How do I integrate $\displaystyle\int (x^2 + 2)\sqrt{1-x} \; dx$ ?
I have feeling substitution might be used, but I just can't put my finger on it...
Thank you.
How do I integrate $\displaystyle\int (x^2 + 2)\sqrt{1-x} \; dx$ ?

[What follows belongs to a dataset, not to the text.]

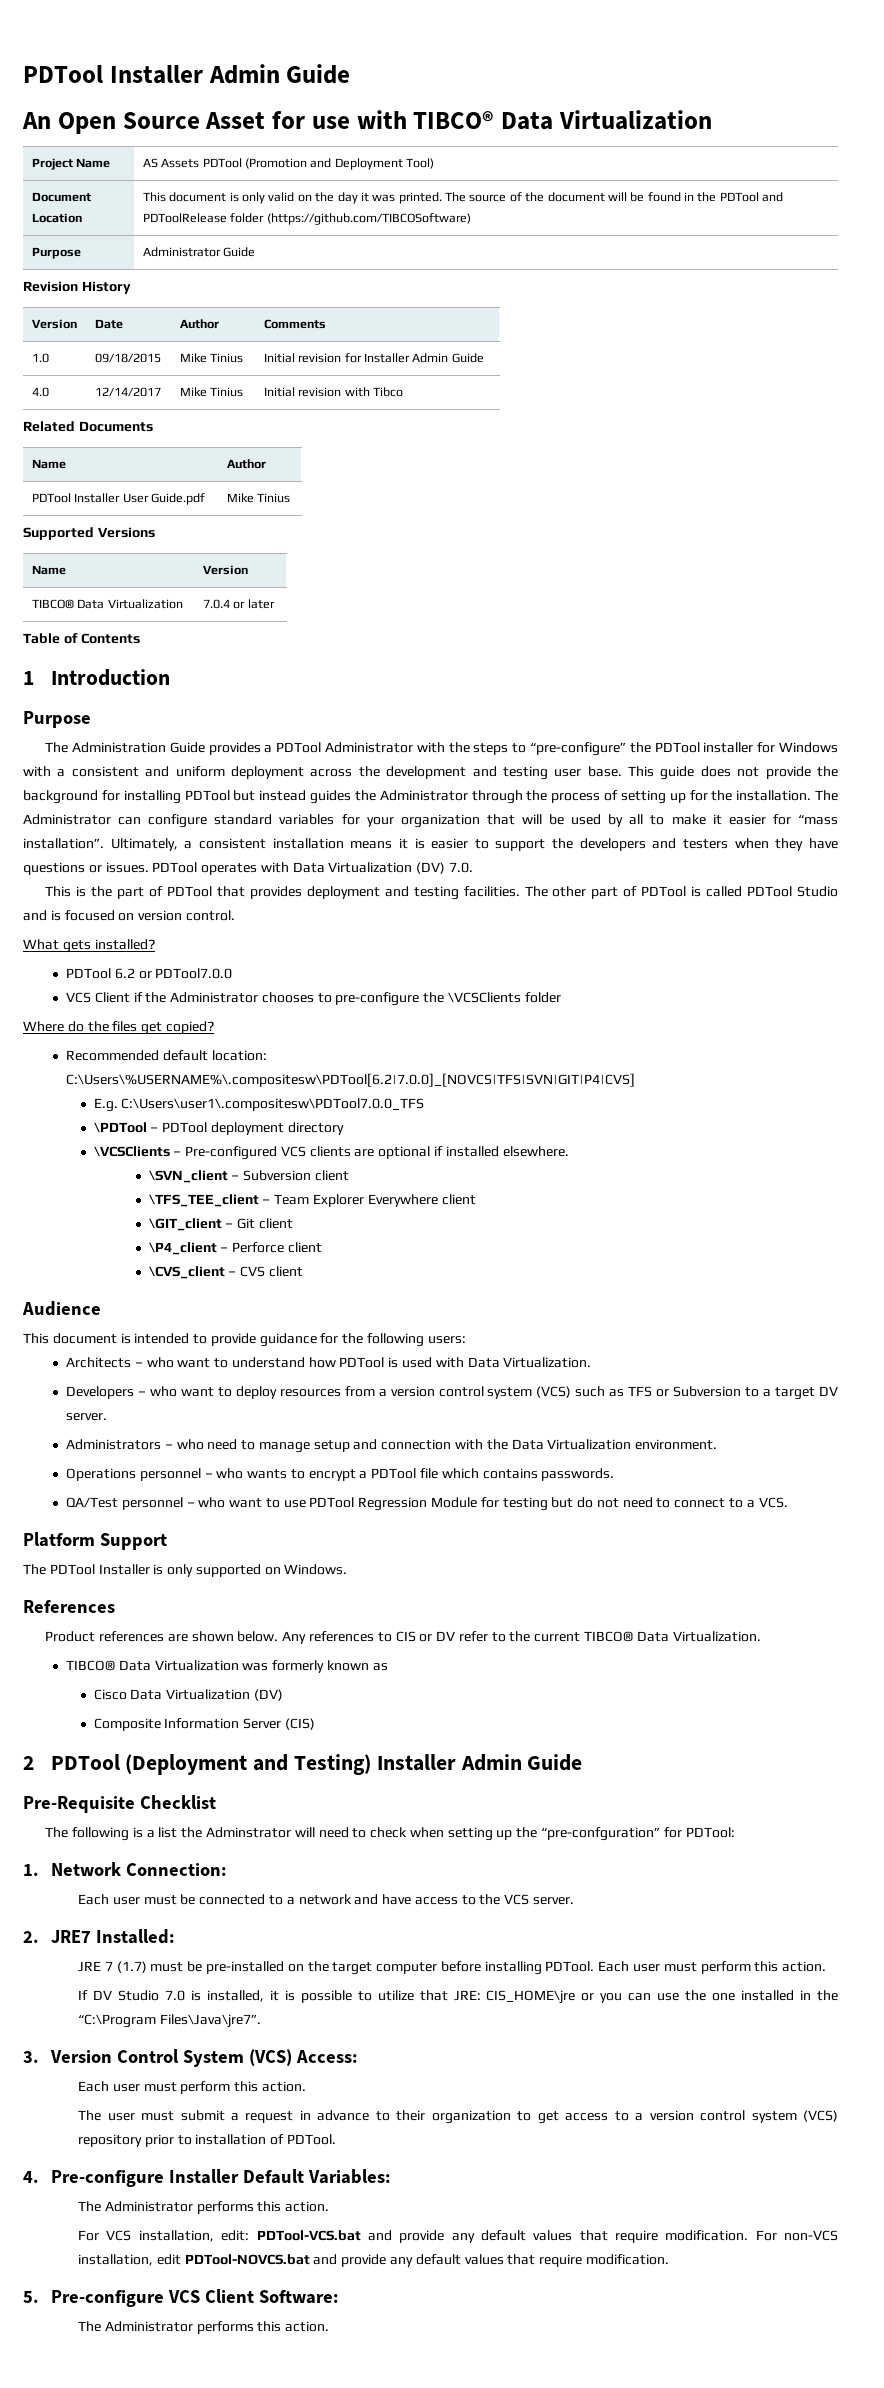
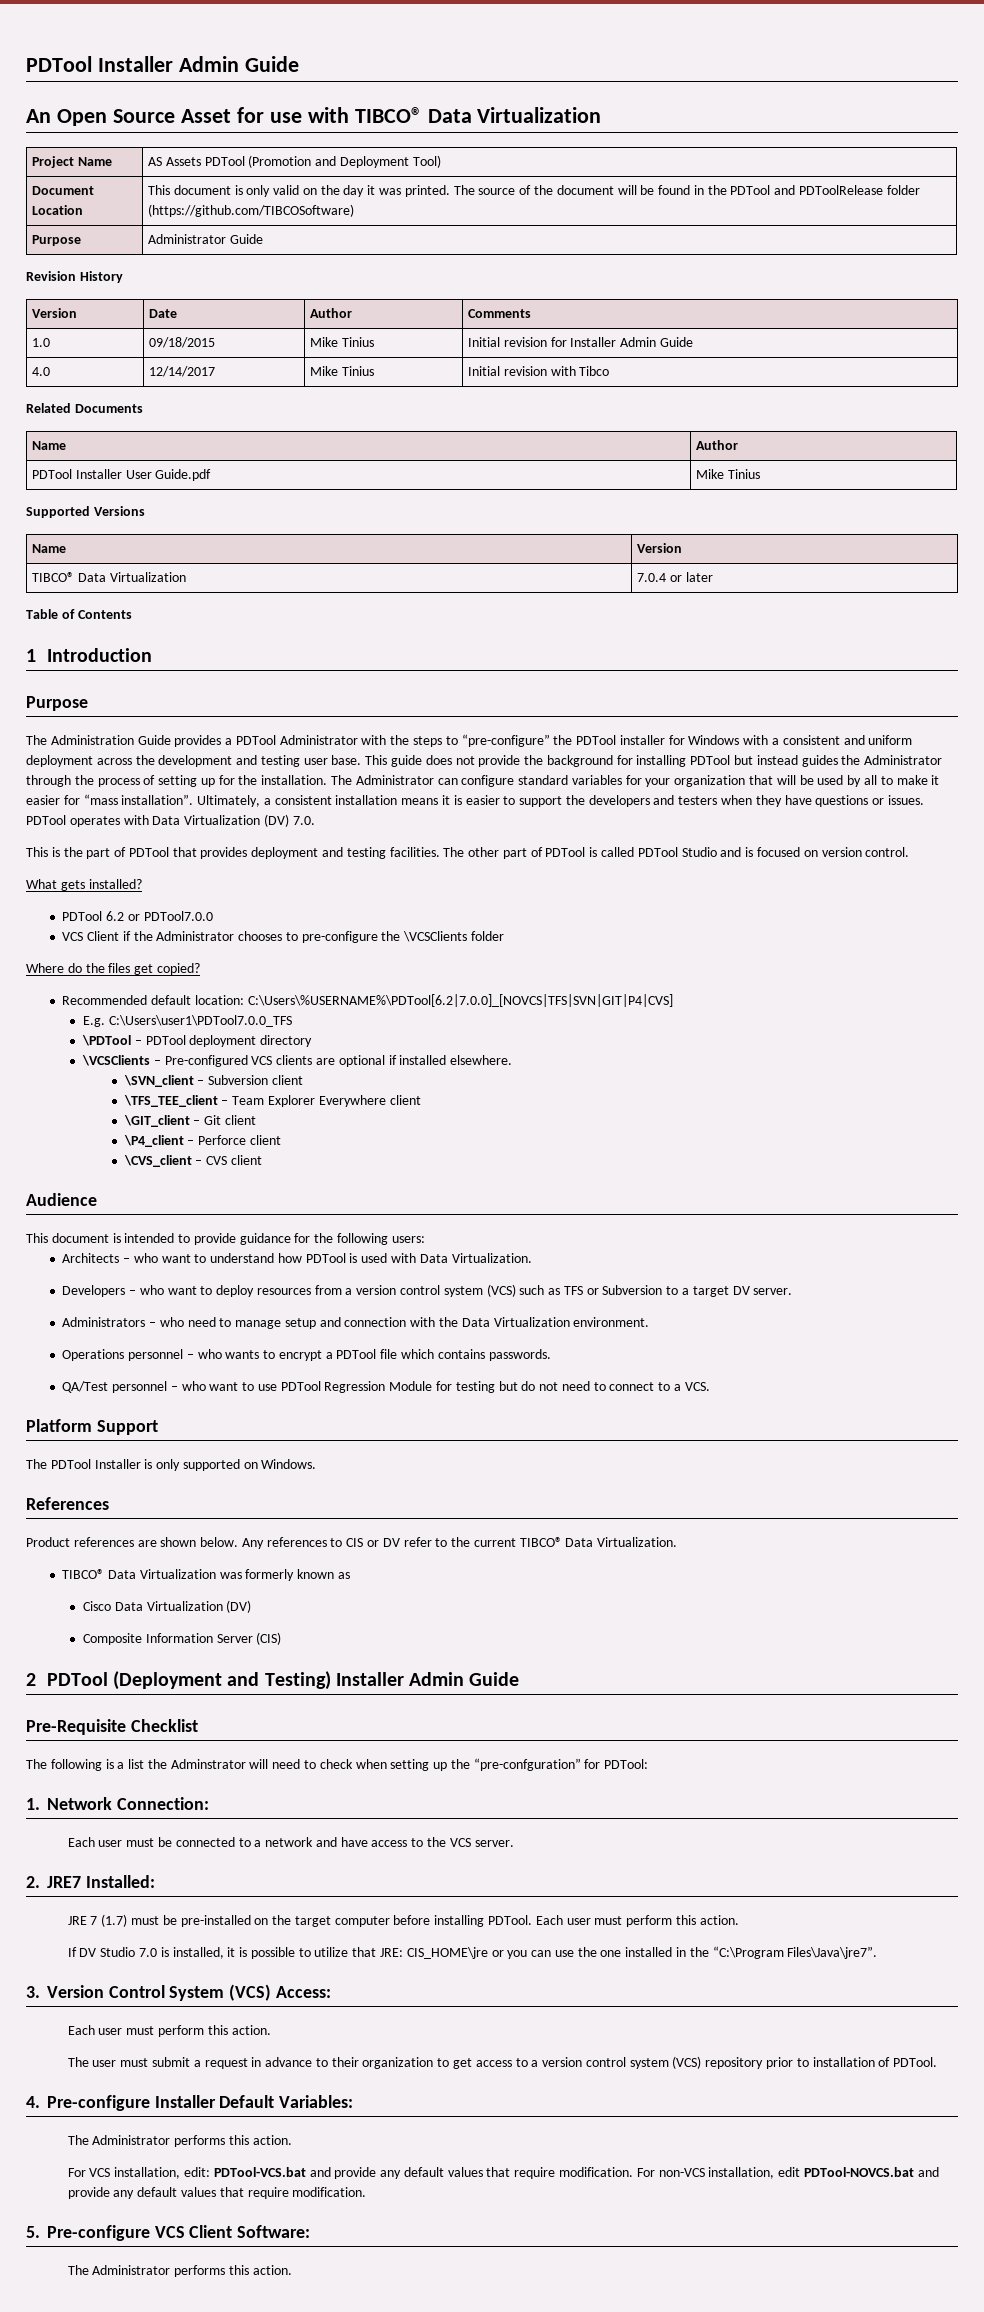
[65,1073,635,1087] C:\Users\%USERNAME%\.compositesw\PDTool[6.2|7.0.0]_[NOVCS|TFS|SVN|GIT|P4|CVS] -> [247,994,673,1007] C:\Users\%USERNAME%\PDTool[6.2|7.0.0]_[NOVCS|TFS|SVN|GIT|P4|CVS]
[121,1098,425,1111] C:\Users\user1\.compositesw\PDTool7.0.0_TFS -> [108,1015,292,1027] C:\Users\user1\PDTool7.0.0_TFS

I have feeling substitution might be used, but I just can't put my finger on it...
Thank you.
The ‘problem child’ in your integrand is $\sqrt{1-x}$; that should immediately suggest substituting either $u=\sqrt{1-x}$ or $u=1-x$. The latter looks simpler, so let’s try it and see what happens. We get $du=-dx$, which is nice and simple, and it’s easy enough to solve for $x$ to find that $x=1-u$. Now substitute $1-u$ for $x$ in the rest of the integrand, and you get
$$\begin{align*}\int (x^2+2)\sqrt{1-x}\,dx&=-\int\left((1-u)^2+2\right)\sqrt u\, du\\ &=-\int(3-2u+u^2)u^{1/2}\,du\;. \end{align*}$$
Now just multiply out, use the power rule, and reverse the substitution.
You might wonder what would have happened if we’d used the substitution $u=\sqrt{1-x}$ instead. Then we’d have $x=1-u^2$, so $x^2+2=(1-u^2)^2+2=3-2u^2+u^4$, which isn’t bad. We also get $$du=\frac{-1}{\sqrt{1-x}}dx\;,$$ or $dx=-\sqrt{1-x}\,du$ which looks a little ugly until you realize that it’s just $-u\,du$. Thus, with this substitution we get
$$\int (x^2+2)\sqrt{1-x}\,dx=-\int(3-2u^2+u^4)u^2\, du\;,$$
which turns out to be not so bad after all.
Note that $$x^2+2=(1-x)^2-2(1-x)+3,$$ which implies that $$(x^2+2)\sqrt{1-x}=(1-x)^\frac{5}{2}-2(1-x)^{\frac{3}{2}}+3(1-x)^{\frac{1}{2}}.$$ Therefore, let $u=1-x$, we have $dx=-du$, which implies that $$\int (x^2+2)\sqrt{1-x}dx=-\int u^\frac{5}{2}-2u^{\frac{3}{2}}+3u^{\frac{1}{2}}du$$ $$=-\frac{2}{7}u^{\frac{7}{2}}+\frac{4}{5}u^{\frac{5}{2}}+2u^{\frac{3}{2}}+C$$ $$=-\frac{2}{7}(1-x)^{\frac{7}{2}}+\frac{4}{5}(1-x)^{\frac{5}{2}}+2(1-x)^{\frac{3}{2}}+C.$$
Another way is a rationalizing substitution ("rationalizing" $=$ getting rid of the radical): $$ u=\sqrt{1-x} $$ $$ u^2=1-x $$ $$ 2u\;du = -dx $$ $$ x=1-u^2 $$ $$ \int (x^2 + 2)\sqrt{1-x} \; dx = \int((1-u^2)^2+2) u (2u\;du). $$ Then multiply it out and you're integrating a polynomial.
Finally, but $\sqrt{1-x}$ in place of each "$u$" at the end.